Нас упрекают в отсталости, в нежелании или неспособности следовать новым, смелым, передовым западным литературным течениям. Дай нам Бог сил устоять перед этим соблазном! Рифма – не украшение, как и размер – не аркан, мешающий свободному дыханию, как и внутренняя перекличка звуков – не забава. Не забава и метрическая расстановка слов, с чувством особой тяжести в том из них, которое поставлено на нужном, незаменимом месте. Не забава и подчинение размеру со внутренними глухими подрывами его монотонности. Русский поэт давно знает, что «мысль изречённая есть ложь», пусть и не всякая мысль. Именно ради избавления от лжи он ищет помощи и как бы творческого сотрудничества в рифме, в повторяющемся напеве, в согласии или раздоре звуков. Мыслью, непосредственной, первичной смысловой внятностью он не жертвует, ею не к чему и незачем жертвовать. Жертва – слабость, снисхождение к самому себе. Но, порой мучительно наталкиваясь в повседневной речи на какую-то стену, он чувствует, что уснащая ту же речь мнимыми «украшениями», он её возвышает, обогащает, он что-то к ней добавляет.

«Выхожу один я на дорогу» вовсе не то же самое, что «На дорогу я выхожу один». «Онегин, я тогда моложе, я лучше, кажется, была» вовсе не то же самое, что «Тогда я была, Онегин, моложе и, кажется, была лучше», хотя трудно было бы объяснить, в чём, собственно говоря, разница. Но только глухой этой разницы не уловит, только безнадежный тупица станет ее отрицать. Таинственное обогащение дословного смысла скрыто, и должно скрытым остаться. Тайне навязчивой, показной грош цена, как и грош цена назойливо-поэтическому набору метафор. Замечательно, кстати, что в русской поэзии, от Пушкина до Блока, всегда чувствовалось отталкивание от метафор, от образности. Замечательно, что в некоторых чудеснейших русских стихотворениях, – например, в «Я вас любил» Пушкина, сначала как будто бледноватом, даже вялом, но с истинно чудесной интонацией заключительной строки, или в «Мой дар убог» Баратынского, – замечательно, что в них нет ни одной метафоры. Ни одной. Стилистически речь проста и бедна. Но как в самой простенькой моцартовской мелодии остается и что-то неуловимое.


* * *

Когда-то в «Цехе» Гумилев, говоря о новаторстве, сравнил поэтов с коллекционерами марок.

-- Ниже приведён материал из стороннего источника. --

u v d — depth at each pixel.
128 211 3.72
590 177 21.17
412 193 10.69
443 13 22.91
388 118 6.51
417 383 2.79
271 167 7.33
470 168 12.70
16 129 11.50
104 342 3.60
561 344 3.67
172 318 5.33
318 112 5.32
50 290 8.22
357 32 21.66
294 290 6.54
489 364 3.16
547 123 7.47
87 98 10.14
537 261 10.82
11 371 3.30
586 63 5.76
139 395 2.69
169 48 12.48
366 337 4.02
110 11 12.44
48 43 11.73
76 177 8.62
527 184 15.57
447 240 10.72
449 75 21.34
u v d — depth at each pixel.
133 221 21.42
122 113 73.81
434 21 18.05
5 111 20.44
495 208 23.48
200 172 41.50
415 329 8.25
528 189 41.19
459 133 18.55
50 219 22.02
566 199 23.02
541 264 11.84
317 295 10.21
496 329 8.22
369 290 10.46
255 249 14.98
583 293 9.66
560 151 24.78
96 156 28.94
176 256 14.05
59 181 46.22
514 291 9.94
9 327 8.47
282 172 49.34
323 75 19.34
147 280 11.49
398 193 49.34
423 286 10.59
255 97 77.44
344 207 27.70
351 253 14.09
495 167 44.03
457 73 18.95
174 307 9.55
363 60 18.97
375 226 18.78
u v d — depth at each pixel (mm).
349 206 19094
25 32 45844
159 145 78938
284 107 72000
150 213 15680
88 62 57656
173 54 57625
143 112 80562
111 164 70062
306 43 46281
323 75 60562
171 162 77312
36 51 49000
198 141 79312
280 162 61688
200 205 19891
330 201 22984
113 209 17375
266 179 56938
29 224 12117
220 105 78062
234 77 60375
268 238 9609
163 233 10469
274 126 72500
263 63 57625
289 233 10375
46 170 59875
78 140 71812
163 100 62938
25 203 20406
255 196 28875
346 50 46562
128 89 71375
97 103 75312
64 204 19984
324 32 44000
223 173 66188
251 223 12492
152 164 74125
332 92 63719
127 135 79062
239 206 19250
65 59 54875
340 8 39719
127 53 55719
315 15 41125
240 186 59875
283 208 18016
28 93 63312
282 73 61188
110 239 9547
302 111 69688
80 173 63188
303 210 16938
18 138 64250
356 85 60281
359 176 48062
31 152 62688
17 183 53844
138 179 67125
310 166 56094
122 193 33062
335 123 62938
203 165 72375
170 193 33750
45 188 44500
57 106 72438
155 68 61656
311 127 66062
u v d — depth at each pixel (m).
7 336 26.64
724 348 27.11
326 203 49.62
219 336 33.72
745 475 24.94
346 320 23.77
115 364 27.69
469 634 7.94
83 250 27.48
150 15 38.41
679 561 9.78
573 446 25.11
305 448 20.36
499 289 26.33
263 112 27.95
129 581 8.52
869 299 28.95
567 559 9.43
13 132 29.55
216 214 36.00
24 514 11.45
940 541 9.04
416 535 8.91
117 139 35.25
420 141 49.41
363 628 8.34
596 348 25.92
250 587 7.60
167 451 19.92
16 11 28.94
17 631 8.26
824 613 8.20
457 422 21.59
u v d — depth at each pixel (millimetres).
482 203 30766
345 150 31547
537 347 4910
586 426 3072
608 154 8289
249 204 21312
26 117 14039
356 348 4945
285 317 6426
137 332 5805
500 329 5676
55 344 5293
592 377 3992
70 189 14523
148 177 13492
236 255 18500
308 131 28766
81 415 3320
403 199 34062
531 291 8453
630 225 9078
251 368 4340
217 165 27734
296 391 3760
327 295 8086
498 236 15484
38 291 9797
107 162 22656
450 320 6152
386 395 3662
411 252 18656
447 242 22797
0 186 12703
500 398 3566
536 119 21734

– Настоящий коллекционер иногда годами ищет недостающую в его собрании марку, обменивает одну на другую ради пополнения такого-то отдела коллекции… Но может найтись и собиратель-шутник, который расположит в своем альбоме марки звездой, или одну наклеит прямо, а другую наискось, или умышленно смешает марки египетские с марками бразильскими. Именно таково в поэзии большинство приверженцев новизны во что бы то ни стало. Истинный коллекционер даже не усмехнется. Только пожмет плечами.

В дополнение.

Часто приходится слышать: нельзя через полтора столетия после Пушкина писать так, будто мы ещё его современники. Да, в самом деле нельзя. Надо искать обновления, мелочь за мелочью, черту за чертой, слово за словом. Но это не значит, что надо «бесстрашно ломать установленные каноны», как с подлинно-телячьим восторгом писал один критик о Маяковском, который, кстати, вовсе не из-за этого своего «бесстрашия» был и остался большим поэтом. Если всё позволено, то вскоре и всё уничтожено.


* * *

Венок на могилу «парижской ноты».

Что-то всё-таки было. Но много меньше, чем хотелось бы. Почти ничего не удалось, да и не могло удасться.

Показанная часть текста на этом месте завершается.